▶ _PROBLEM TO WORK ON_: Copy nothing from the entries below except the lines from the one containing "257 228 20.35" through the one containing "21 152 78.95", and copy those exactly.

(Collected data)
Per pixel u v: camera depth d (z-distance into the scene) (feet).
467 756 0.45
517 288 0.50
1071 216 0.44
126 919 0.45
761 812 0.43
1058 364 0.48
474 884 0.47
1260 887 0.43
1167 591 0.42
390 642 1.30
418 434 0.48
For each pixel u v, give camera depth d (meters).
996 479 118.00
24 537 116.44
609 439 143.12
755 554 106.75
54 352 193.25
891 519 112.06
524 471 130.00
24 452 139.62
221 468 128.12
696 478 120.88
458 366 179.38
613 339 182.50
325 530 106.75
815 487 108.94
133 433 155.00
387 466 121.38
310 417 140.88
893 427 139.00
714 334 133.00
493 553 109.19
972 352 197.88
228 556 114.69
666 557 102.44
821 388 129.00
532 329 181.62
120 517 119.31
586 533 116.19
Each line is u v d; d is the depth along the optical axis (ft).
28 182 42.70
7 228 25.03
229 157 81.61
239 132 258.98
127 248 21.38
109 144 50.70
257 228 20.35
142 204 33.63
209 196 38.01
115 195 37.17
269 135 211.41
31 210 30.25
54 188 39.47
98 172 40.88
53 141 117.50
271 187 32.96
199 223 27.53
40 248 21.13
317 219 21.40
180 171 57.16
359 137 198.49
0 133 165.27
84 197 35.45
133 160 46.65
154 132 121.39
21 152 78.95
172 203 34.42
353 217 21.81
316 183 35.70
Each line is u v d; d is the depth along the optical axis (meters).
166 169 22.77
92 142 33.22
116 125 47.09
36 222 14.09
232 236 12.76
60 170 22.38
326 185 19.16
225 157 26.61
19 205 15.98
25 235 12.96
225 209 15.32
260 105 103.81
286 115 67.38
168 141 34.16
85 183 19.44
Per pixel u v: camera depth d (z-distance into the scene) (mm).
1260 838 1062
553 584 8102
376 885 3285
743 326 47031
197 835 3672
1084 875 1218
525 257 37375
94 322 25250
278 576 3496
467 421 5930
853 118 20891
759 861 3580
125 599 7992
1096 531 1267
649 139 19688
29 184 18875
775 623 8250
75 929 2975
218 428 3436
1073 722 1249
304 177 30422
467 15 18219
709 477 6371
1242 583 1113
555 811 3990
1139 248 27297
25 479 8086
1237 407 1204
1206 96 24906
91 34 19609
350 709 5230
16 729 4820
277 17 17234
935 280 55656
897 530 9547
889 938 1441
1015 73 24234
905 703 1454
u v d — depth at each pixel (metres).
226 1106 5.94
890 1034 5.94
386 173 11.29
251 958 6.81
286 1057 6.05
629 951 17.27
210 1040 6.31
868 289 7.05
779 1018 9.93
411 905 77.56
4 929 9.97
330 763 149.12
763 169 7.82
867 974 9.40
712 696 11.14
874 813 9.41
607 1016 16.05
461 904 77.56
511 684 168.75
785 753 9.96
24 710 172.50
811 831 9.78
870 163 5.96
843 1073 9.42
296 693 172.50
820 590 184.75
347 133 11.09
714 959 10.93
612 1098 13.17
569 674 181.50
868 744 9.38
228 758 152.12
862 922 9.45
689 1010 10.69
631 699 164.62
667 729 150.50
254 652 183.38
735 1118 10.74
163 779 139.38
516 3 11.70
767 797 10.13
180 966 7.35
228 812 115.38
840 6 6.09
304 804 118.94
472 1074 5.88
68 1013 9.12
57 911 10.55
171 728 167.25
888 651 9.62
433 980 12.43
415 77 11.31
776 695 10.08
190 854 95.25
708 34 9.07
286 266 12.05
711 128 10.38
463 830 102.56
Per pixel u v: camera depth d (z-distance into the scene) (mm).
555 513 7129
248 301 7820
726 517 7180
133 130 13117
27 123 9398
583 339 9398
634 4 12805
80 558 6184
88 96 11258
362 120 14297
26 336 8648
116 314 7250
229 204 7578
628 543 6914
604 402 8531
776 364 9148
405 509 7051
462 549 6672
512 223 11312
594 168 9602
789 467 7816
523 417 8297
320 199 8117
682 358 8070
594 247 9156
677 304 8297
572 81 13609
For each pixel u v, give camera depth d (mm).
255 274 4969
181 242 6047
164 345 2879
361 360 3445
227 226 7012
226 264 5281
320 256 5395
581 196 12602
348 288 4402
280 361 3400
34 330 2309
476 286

▶ _TASK OUTPUT_:
257 228 20.35
142 204 33.63
209 196 38.01
115 195 37.17
269 135 211.41
31 210 30.25
54 188 39.47
98 172 40.88
53 141 117.50
271 187 32.96
199 223 27.53
40 248 21.13
317 219 21.40
180 171 57.16
359 137 198.49
0 133 165.27
84 197 35.45
133 160 46.65
154 132 121.39
21 152 78.95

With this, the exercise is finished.